Neste romance, que é um dos primeiros da série do Distrito 87, a participação da esposa do detetive Steve Carella, Teddy Carella, é mais ampla e intensa, quase de protagonista. Embora seja muda e só se comunique através de sinais e bilhetes, ela é decisiva para a solução do enigma e fica, no desfecho, tête-à-tête com o assassino, que lhe diz, sarcástico, atraído por sua beleza: "Posso falar, você pode prestar atenção e eu não tenho que declamar poesias de amor. Você é sensual também. Água parada mas profunda". Além disso, é nesta aventura que Teddy Carella faz, no ombro, a primeira tatuagem de borboleta, sobre a qual, anos depois, no dia dos namorados, tatuará outra, maior, como símbolo de seu amor pelo marido. O início da trama envolve duas mulheres mortas,  encontradas no rio Harb com os corpos em avançado estado de putrefação. Em poucos dias, o detetive Carella se vê diante de um assassino serial que, além de tudo, assina suas vítimas com uma tatuagem. E, diferentemente de outras mulheres sacrificadas, que em geral são fatais e sedutoras, estas não chamavam a atenção dos homens por sua beleza. Isto direciona a investigação para uma evidência crucial: de que as vítimas foram mortas por um motivo preciso e específico, talvez monetário. Como todos os romances policiais do autor, O vigarista (The con man) não se detém apenas no entrecho policial. O narrador faz digressões, expõe fatos paralelos, analisa o contexto socioeconômico, que favorece o crime e a ação dos vigaristas, e até ironiza, metalinguisticamente, com os relatos policiais: "O crime anda solto pelas ruas, e aquele era um excelente dia para se cometer um assassinato. Os vigaristas que escrevem livros policiais não poderiam escolher um dia melhor, teriam imaginado exatamente assim: Uma chuvinha fina e cortante caindo sobre o rio Harb, um céu pesado e cinzento (...).
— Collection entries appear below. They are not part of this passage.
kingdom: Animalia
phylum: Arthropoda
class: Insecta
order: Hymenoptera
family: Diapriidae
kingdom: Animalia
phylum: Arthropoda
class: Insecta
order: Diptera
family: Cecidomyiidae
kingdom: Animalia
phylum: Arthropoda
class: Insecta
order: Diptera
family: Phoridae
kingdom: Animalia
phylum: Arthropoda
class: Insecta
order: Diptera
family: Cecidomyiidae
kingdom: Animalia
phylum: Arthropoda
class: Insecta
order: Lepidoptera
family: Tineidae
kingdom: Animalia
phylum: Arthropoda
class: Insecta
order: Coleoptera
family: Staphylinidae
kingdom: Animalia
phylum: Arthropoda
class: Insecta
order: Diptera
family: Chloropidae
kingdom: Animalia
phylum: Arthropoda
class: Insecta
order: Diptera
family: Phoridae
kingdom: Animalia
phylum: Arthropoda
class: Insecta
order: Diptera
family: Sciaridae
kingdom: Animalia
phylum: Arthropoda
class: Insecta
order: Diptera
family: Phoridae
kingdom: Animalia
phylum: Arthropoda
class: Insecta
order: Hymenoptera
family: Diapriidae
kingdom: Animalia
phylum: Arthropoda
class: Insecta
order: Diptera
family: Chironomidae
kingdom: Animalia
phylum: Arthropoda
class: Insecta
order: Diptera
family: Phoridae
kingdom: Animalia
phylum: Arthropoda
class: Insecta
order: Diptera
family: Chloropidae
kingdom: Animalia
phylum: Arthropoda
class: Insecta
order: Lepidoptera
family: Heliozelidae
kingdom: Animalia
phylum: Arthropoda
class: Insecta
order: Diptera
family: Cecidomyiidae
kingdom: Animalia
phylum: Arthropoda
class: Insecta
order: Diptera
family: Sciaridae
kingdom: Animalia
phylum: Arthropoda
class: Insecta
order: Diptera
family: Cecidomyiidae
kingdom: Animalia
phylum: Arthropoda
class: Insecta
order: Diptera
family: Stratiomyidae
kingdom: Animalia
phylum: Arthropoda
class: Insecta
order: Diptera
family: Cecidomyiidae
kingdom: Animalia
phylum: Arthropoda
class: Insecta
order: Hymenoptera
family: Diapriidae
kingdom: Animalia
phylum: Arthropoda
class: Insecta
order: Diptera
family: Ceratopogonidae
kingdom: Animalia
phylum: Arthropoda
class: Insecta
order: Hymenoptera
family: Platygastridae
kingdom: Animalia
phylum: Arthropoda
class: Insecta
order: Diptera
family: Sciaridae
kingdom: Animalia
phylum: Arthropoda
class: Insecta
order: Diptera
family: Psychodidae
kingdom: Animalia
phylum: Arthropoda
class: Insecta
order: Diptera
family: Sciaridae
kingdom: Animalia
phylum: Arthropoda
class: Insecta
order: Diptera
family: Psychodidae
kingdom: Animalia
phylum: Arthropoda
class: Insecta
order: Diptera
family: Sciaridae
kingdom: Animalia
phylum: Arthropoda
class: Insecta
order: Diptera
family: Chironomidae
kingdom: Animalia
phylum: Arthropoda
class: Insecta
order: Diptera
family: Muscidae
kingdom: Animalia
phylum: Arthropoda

Um close mostraria de repente uma mão saindo da superfície da água, os dedos rijos e esticados". Por outro lado, a história é também uma declaração de amor do detetive Carella à sua esposa, Teddy, sempre generosamente descrita por sua beleza e sensualidade. Tal aspecto não surpreende nem um pouco o leitor de Ed McBain, por saber ele que, como dizem os críticos, o autor praticamente inventou um tipo pessoal de romance policial, ao mesmo tempo fiel à tradição e em nada parecido com nenhum outro.